C’est une initiative très sympa qui permet de rajouter une touche geek à cette agréable petite ville qui du reste est assez ordinaire. En tout cas il y a de quoi ravir les fans du jeu qui pourront aussi garder un joli guide papier en souvenir !

Grandes et petites figurines

Finalement la semaine a été bien remplie avec un passage à Yokohama ou encore sur l’ile d’Odaiba où le Gudam RX-78-2 a été remplacé par un modèle Unicorn MG RX-0 encore plus impressionnant car il est illuminé et change de position …

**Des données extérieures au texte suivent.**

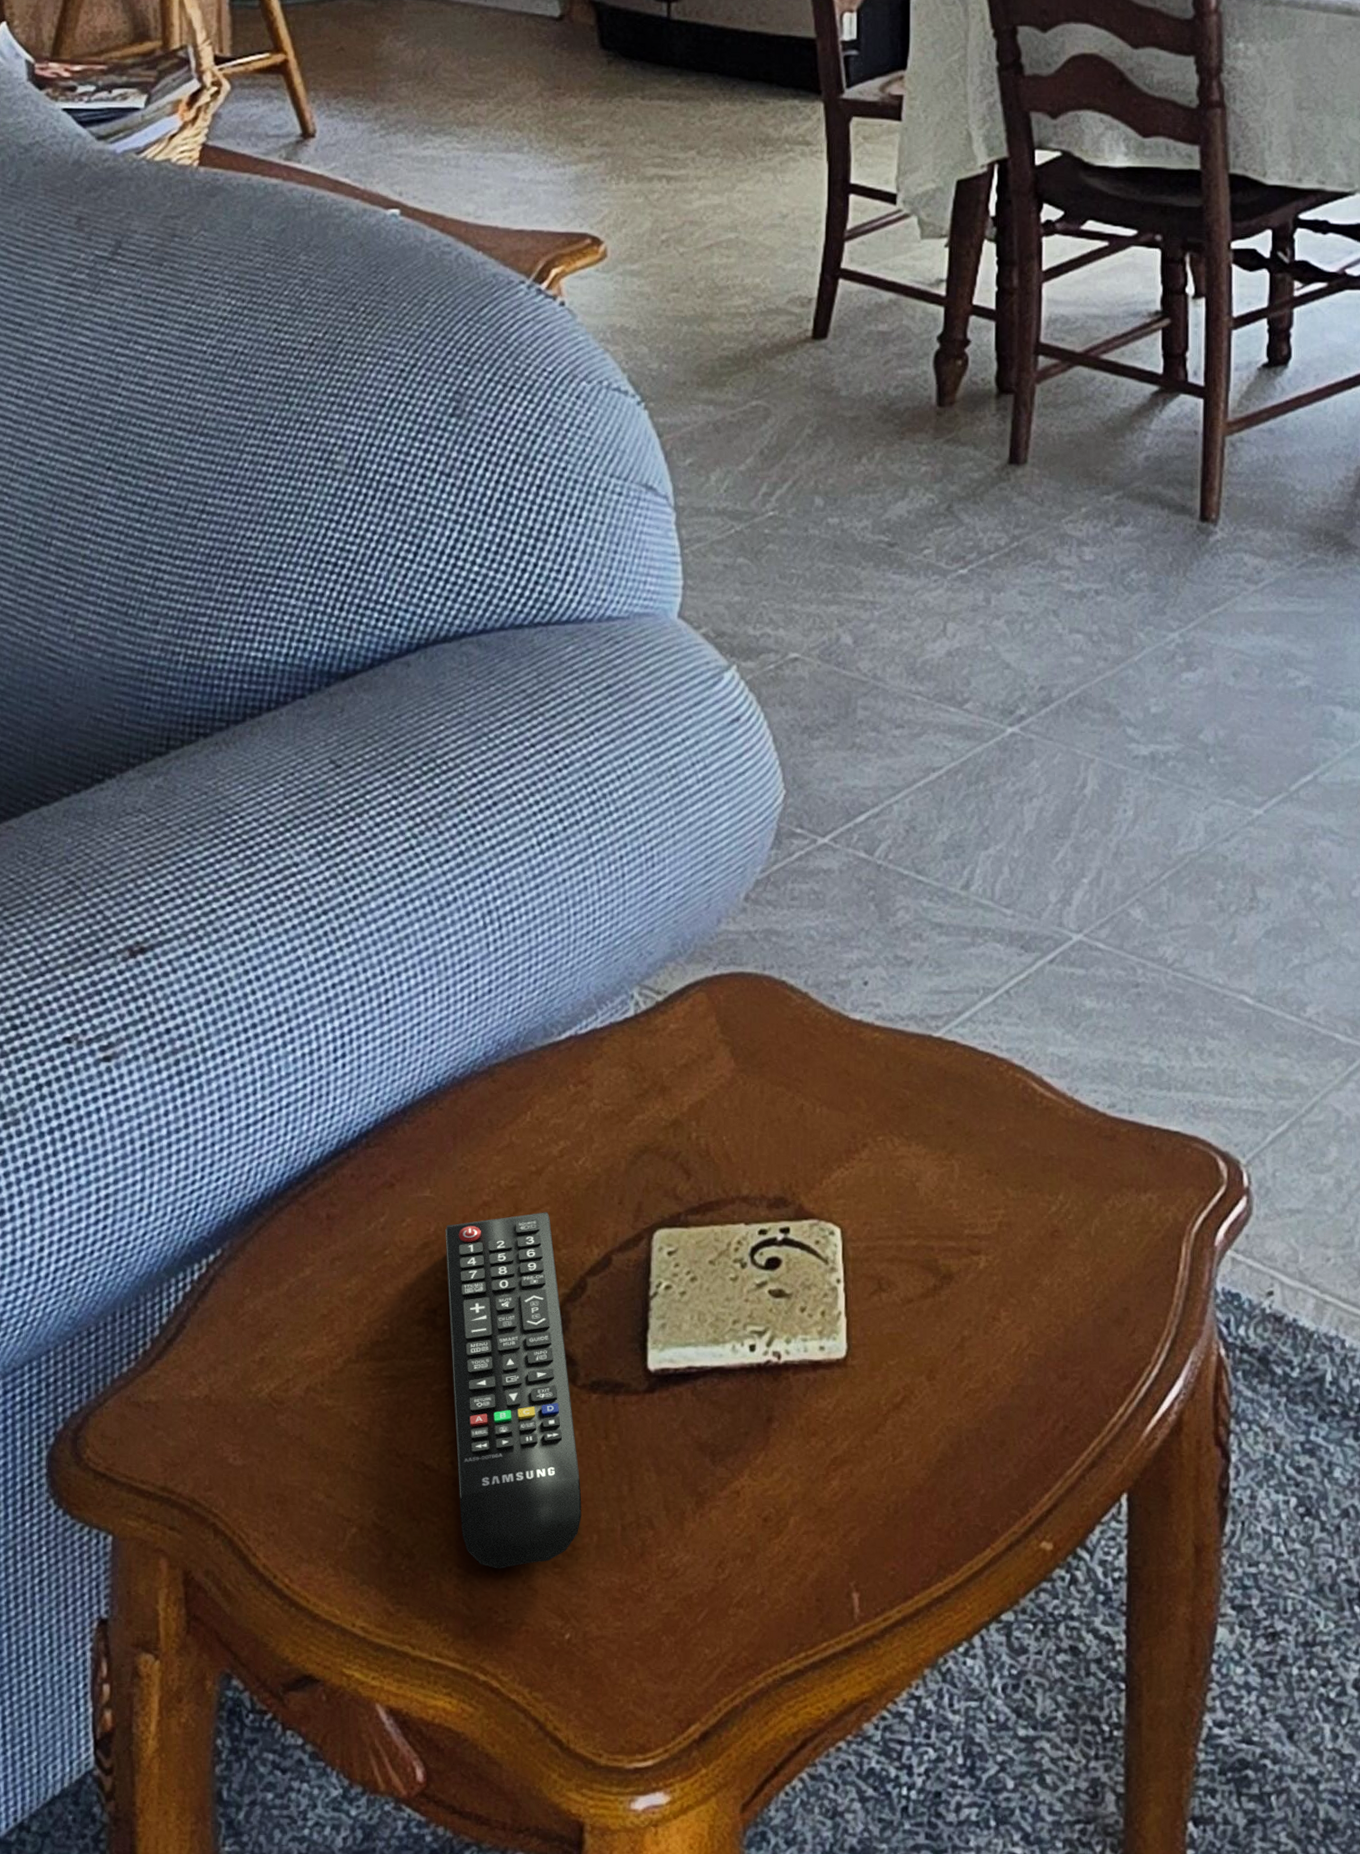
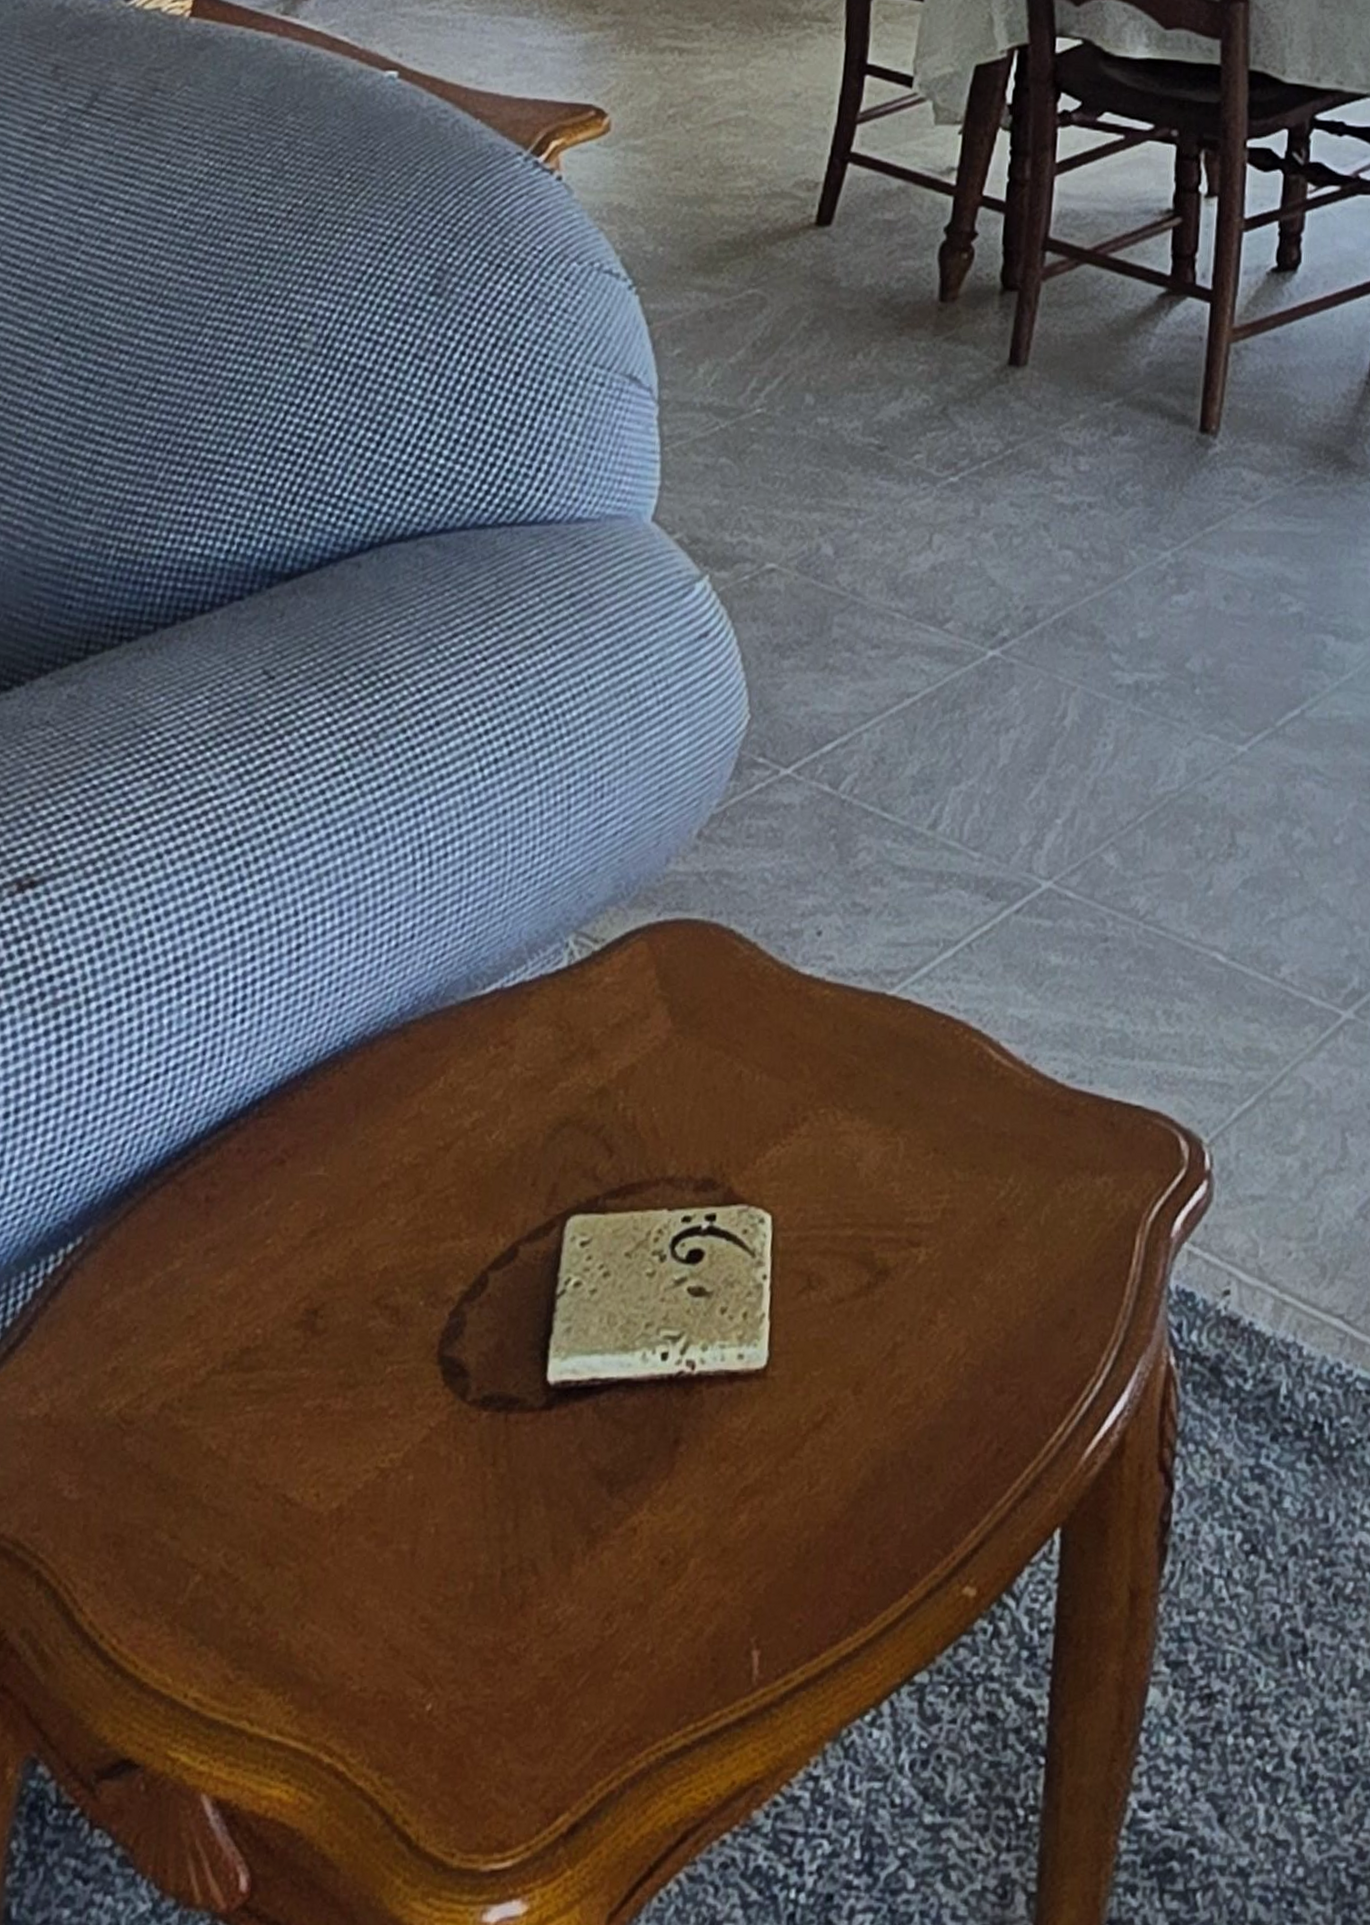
remote control: present [445,1212,582,1569] -> none [320,1194,460,1625]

Je me demande ce qu’ils ont fait de l’autre modèle, qui sait il se trouve peut-être chez un collectionneur de figurines qui a beaucoup de place (les deux Gundam mesurent près de 20 mètres de haut) … et en parlant de figurines j’ai pu ramener le Link de Breath of the Wild version Medicom. La figurine coûte une fortune (250 EUR) mais c’est une merveille de détails et comme fan absolu de ce jeu il m’était difficile de ne pas craquer. Tokyo est bien le paradis des collectionneurs de figurines.

Certes on peut les retrouver sur internet à des prix similaires mais rien ne vaut le plaisir de chiner et d’explorer ces magasins. Du coup on y trouve des figurines nouvelles auxquelles on n’aurait pas forcément pensé en parcourant les sites web dédiés et le fait de les voir en vrai est incomparable ! L’autre avantage de Tokyo c’est le marché de l’occasion, ici certaines boutiques revendent des figurines (comme le célèbre Madarake) mais surtout elles louent des vitrines aux particuliers qui mettent en vente leurs propres figurines.

Ce système permet de trouver bon nombre de collectors ou tout simplement de modèles qui ne sont plus en vente depuis longtemps. Ainsi la variété des pièces disponibles est assez incroyable. Attention il ne faut pas s’attendre à de bonnes affaires, les prix sont ceux du marché et les vendeurs comme les boutiques savent très bien ce qu’ils vendent mais c’est un passage obligé pour les collectionneurs et les passionnés, impossible de trouver une telle variété ailleurs !

C’est ainsi que se termine ce court périple bien varié et qui m’aura permis pour la première fois de voir les cerisiers en fleur au Japon … il y avait comme une malédiction et je n’ai jamais réussi à y être présent au bon moment, soit trop tôt soit trop tard ! Les endroits visités sont faciles à retrouver et je vous mettrai les liens avec les références des bouquins cités ! Je travaille en ce moment sur deux projets d’arcade et je vous en parlerai prochainement.